Simultaneous Scene Reconstruction and Whole-Body Motion Planning for Safe Operation in Dynamic Environments

TL;DR

This paper presents an integrated system combining real-time environment reconstruction and whole-body motion planning, enabling safe, dynamic obstacle avoidance in unknown environments for robots.

Contribution

The work introduces a hybrid mapping and motion planning system that effectively uses GPU-Voxels and GPMP2 for real-time, dynamic obstacle avoidance in 3D space.

Findings

Distance field type impacts optimization convergence and error.

GPU-Voxels outperforms other methods in real-time reconstruction.

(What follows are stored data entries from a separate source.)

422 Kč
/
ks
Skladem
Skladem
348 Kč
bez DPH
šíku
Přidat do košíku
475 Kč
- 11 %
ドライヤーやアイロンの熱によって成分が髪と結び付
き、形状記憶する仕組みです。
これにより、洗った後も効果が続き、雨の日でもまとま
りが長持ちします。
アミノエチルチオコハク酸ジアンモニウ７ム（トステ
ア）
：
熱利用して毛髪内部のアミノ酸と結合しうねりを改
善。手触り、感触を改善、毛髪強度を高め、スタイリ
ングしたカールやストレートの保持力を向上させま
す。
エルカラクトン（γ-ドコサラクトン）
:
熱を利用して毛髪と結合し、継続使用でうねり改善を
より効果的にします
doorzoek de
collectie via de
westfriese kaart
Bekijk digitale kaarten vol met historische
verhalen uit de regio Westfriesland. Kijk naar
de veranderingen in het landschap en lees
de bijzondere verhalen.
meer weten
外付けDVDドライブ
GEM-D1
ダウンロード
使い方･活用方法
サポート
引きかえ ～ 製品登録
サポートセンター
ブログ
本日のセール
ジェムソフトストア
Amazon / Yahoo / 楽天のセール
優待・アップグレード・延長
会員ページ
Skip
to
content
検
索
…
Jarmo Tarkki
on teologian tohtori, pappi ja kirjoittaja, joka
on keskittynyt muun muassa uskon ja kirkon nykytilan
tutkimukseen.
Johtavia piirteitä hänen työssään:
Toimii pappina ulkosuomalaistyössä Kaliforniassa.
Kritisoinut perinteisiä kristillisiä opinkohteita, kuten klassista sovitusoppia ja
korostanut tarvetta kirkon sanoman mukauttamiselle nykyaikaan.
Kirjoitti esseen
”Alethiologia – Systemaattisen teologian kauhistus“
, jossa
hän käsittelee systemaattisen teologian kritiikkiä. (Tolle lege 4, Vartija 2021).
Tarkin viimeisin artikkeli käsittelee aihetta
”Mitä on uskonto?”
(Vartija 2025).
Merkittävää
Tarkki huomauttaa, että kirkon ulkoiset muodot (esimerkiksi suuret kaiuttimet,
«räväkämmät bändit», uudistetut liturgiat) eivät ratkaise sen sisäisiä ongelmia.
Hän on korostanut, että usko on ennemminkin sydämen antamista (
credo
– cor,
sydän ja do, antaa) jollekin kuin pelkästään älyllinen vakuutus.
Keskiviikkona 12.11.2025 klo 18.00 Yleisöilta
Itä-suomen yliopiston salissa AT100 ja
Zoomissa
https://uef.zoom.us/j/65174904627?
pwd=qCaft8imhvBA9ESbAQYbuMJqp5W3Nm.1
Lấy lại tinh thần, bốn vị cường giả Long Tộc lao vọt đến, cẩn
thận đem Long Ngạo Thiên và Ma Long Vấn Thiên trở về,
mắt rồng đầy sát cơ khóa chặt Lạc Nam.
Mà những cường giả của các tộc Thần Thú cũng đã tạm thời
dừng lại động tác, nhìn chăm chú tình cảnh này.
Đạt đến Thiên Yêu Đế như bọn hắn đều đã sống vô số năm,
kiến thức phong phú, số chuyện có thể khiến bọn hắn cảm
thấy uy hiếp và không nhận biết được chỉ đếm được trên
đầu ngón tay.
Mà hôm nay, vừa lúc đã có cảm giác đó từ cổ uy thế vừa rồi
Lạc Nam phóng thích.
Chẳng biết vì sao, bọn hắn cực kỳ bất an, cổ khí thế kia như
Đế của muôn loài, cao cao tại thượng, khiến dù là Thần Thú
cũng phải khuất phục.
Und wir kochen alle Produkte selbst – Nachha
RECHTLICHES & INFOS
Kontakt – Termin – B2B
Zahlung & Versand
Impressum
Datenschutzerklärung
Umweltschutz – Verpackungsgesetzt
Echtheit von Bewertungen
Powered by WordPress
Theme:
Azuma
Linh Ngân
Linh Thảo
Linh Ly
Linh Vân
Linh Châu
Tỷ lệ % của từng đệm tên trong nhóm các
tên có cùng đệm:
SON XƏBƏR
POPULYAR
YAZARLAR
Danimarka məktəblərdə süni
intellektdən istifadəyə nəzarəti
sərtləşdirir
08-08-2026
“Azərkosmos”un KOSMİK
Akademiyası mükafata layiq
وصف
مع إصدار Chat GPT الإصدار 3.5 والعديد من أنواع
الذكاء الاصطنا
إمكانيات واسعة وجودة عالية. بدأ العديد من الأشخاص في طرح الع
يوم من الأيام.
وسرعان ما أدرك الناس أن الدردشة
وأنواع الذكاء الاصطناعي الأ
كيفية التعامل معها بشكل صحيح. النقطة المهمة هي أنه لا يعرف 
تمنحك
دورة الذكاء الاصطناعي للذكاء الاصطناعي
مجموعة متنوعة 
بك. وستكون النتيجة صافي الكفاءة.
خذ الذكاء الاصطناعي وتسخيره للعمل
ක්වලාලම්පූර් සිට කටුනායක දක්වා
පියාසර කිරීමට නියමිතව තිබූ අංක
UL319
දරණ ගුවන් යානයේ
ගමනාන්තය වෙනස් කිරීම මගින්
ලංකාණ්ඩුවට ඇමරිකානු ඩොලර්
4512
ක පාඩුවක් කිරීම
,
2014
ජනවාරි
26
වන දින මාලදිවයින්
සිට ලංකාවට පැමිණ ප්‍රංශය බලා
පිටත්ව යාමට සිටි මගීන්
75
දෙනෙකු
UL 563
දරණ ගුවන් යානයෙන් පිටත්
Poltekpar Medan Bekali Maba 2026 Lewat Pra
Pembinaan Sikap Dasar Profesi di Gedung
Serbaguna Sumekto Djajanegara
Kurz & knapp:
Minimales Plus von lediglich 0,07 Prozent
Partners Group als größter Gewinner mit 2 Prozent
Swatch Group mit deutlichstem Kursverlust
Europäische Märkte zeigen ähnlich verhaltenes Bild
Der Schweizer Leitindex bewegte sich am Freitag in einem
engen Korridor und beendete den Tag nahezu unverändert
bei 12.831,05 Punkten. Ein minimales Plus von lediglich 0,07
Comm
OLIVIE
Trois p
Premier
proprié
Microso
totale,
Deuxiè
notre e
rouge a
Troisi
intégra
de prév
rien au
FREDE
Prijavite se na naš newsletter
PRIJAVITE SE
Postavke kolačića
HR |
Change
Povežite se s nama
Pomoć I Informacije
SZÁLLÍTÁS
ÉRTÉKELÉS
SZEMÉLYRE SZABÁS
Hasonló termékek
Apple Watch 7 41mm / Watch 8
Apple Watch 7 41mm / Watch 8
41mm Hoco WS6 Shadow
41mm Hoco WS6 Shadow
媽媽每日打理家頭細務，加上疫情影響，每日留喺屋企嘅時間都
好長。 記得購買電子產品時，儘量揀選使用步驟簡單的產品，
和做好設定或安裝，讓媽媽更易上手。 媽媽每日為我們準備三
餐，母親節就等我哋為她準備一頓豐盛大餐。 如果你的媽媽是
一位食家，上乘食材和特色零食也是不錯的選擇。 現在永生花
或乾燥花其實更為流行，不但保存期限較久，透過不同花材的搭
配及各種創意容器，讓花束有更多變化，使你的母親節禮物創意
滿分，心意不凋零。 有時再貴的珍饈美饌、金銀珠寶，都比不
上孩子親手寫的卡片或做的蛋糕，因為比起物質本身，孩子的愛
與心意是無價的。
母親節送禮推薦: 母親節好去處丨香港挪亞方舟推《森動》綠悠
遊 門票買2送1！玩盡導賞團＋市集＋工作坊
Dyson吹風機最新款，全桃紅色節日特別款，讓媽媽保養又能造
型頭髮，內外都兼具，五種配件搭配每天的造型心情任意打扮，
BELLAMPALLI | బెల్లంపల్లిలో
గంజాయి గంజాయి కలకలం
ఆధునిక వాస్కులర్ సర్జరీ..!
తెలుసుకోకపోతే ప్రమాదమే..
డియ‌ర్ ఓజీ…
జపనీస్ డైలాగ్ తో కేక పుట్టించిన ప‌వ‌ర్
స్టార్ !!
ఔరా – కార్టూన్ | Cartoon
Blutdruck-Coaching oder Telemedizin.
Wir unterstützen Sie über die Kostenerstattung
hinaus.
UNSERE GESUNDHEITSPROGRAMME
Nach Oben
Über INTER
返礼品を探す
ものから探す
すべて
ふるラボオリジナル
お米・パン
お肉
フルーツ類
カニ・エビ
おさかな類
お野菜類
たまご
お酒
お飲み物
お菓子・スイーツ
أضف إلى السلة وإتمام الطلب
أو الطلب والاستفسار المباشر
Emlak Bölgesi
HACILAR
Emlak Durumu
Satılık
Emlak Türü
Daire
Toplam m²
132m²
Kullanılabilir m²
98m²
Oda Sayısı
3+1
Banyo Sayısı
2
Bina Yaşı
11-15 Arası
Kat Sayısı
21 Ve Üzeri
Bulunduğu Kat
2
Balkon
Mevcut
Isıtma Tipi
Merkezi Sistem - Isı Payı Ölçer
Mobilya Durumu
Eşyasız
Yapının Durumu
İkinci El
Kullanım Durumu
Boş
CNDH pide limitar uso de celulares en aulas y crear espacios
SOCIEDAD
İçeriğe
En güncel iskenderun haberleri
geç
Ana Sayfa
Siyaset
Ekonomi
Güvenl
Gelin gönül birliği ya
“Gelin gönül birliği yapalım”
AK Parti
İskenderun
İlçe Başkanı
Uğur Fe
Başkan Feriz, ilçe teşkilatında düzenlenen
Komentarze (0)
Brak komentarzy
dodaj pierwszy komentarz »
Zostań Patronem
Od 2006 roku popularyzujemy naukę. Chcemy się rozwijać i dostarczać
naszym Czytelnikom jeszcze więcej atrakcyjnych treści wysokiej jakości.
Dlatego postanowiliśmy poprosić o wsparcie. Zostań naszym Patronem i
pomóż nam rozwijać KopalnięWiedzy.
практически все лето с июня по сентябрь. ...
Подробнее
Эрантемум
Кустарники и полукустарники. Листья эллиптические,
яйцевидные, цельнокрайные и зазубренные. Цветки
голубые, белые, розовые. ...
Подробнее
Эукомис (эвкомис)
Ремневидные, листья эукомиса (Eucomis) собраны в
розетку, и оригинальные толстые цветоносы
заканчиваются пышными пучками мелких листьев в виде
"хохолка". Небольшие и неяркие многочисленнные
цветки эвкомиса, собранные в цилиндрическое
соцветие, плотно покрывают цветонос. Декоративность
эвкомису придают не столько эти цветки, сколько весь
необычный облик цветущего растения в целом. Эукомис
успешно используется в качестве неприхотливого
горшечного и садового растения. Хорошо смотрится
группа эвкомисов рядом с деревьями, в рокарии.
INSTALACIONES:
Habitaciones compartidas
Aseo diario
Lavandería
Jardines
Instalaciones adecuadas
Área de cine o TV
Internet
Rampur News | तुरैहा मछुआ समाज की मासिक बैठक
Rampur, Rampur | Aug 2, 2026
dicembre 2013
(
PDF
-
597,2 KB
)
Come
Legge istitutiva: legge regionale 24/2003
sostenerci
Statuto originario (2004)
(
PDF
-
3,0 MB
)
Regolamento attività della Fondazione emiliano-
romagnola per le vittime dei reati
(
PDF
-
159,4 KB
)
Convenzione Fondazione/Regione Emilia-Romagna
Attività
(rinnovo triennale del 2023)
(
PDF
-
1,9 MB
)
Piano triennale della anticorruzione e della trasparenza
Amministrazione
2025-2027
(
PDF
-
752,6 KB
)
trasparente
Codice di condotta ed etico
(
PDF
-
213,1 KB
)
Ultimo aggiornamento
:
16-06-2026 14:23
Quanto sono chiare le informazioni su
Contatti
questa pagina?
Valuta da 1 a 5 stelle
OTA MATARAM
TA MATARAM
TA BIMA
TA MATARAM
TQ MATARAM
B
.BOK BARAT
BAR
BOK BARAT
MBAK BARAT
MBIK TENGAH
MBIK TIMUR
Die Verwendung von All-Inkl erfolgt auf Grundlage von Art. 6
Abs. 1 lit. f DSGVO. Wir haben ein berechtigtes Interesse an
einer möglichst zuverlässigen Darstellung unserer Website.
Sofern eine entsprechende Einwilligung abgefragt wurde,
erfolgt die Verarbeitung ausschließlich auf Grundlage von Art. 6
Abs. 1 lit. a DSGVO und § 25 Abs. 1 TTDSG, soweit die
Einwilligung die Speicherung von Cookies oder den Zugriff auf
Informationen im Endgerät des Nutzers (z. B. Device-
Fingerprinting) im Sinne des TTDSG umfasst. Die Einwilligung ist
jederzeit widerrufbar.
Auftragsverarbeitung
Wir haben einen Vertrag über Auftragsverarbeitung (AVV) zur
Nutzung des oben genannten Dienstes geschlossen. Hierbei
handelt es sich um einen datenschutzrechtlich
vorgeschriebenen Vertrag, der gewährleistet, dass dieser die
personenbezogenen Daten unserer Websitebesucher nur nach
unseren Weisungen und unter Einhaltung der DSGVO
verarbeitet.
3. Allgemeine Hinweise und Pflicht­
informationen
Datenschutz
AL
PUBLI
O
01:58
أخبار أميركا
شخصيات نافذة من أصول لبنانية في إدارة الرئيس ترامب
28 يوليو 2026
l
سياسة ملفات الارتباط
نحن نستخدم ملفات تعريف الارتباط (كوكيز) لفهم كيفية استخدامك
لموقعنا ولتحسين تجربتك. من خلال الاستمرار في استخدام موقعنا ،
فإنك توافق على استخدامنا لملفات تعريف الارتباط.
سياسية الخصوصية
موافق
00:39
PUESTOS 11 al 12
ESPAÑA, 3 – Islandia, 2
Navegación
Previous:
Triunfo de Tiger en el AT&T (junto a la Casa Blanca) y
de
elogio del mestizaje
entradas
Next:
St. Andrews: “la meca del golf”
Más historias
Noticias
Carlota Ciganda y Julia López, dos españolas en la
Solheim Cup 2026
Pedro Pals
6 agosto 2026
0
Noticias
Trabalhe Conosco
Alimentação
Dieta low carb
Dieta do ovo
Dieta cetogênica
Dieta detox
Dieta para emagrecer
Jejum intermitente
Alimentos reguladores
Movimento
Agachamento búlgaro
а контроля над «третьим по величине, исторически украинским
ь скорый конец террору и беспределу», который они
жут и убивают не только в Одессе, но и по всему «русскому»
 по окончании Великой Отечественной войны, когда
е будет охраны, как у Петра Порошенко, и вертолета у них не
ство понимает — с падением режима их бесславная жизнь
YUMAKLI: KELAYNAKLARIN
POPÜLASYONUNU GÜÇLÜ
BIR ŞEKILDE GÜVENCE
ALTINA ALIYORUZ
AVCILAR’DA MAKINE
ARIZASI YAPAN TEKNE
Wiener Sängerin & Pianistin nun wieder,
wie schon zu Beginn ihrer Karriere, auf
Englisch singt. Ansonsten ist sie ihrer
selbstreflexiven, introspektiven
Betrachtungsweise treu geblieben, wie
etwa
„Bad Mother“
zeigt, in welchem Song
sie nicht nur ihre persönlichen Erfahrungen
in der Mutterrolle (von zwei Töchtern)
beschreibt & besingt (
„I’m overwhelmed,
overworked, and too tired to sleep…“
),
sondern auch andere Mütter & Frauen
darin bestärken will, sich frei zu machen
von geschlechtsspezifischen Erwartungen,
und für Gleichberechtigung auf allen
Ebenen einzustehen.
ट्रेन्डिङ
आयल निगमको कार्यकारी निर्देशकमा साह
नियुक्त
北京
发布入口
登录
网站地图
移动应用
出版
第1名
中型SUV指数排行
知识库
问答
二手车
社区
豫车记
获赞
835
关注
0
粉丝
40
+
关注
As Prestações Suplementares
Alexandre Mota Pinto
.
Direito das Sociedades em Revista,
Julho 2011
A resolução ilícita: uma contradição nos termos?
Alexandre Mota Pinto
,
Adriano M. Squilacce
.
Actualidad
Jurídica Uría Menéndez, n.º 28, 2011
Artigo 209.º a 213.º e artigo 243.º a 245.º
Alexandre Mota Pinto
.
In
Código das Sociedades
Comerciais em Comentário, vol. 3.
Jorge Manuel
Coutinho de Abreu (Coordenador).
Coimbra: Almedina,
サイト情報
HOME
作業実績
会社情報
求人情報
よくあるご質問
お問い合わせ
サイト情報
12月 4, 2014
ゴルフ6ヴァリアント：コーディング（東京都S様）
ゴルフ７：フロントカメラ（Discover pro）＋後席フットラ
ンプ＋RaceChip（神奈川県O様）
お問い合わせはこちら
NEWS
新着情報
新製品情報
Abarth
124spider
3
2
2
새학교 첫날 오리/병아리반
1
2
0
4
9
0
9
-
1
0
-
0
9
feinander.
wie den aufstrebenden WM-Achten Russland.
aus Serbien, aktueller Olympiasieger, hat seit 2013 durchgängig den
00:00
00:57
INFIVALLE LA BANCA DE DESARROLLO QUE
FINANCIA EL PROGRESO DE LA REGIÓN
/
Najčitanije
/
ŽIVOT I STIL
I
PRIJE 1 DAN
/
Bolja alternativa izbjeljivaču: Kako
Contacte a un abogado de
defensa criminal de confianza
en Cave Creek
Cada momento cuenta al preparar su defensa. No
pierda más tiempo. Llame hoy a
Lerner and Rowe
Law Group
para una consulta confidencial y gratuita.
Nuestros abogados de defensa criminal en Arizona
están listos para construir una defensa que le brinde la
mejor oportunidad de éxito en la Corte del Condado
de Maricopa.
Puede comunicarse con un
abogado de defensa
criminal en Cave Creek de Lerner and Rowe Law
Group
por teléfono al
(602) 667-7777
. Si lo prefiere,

System successfully tested on Toyota HSR in simulation and real-world.

Abstract

Recent work has demonstrated real-time mapping and reconstruction from dense perception, while motion planning based on distance fields has been shown to achieve fast, collision-free motion synthesis with good convergence properties. However, demonstration of a fully integrated system that can safely re-plan in unknown environments, in the presence of static and dynamic obstacles, has remained an open challenge. In this work, we first study the impact that signed and unsigned distance fields have on optimisation convergence, and the resultant error cost in trajectory optimisation problems in 2D path planning, arm manipulator motion planning, and whole-body loco-manipulation planning. We further analyse the performance of three state-of-the-art approaches to generating distance fields (Voxblox, Fiesta, and GPU-Voxels) for use in real-time environment reconstruction. Finally, we use our findings to construct a practical hybrid mapping and motion planning system which uses GPU-Voxels and GPMP2 to perform receding-horizon whole-body motion planning that can smoothly avoid moving obstacles in 3D space using live sensor data. Our results are validated in simulation and on a real-world Toyota Human Support Robot (HSR).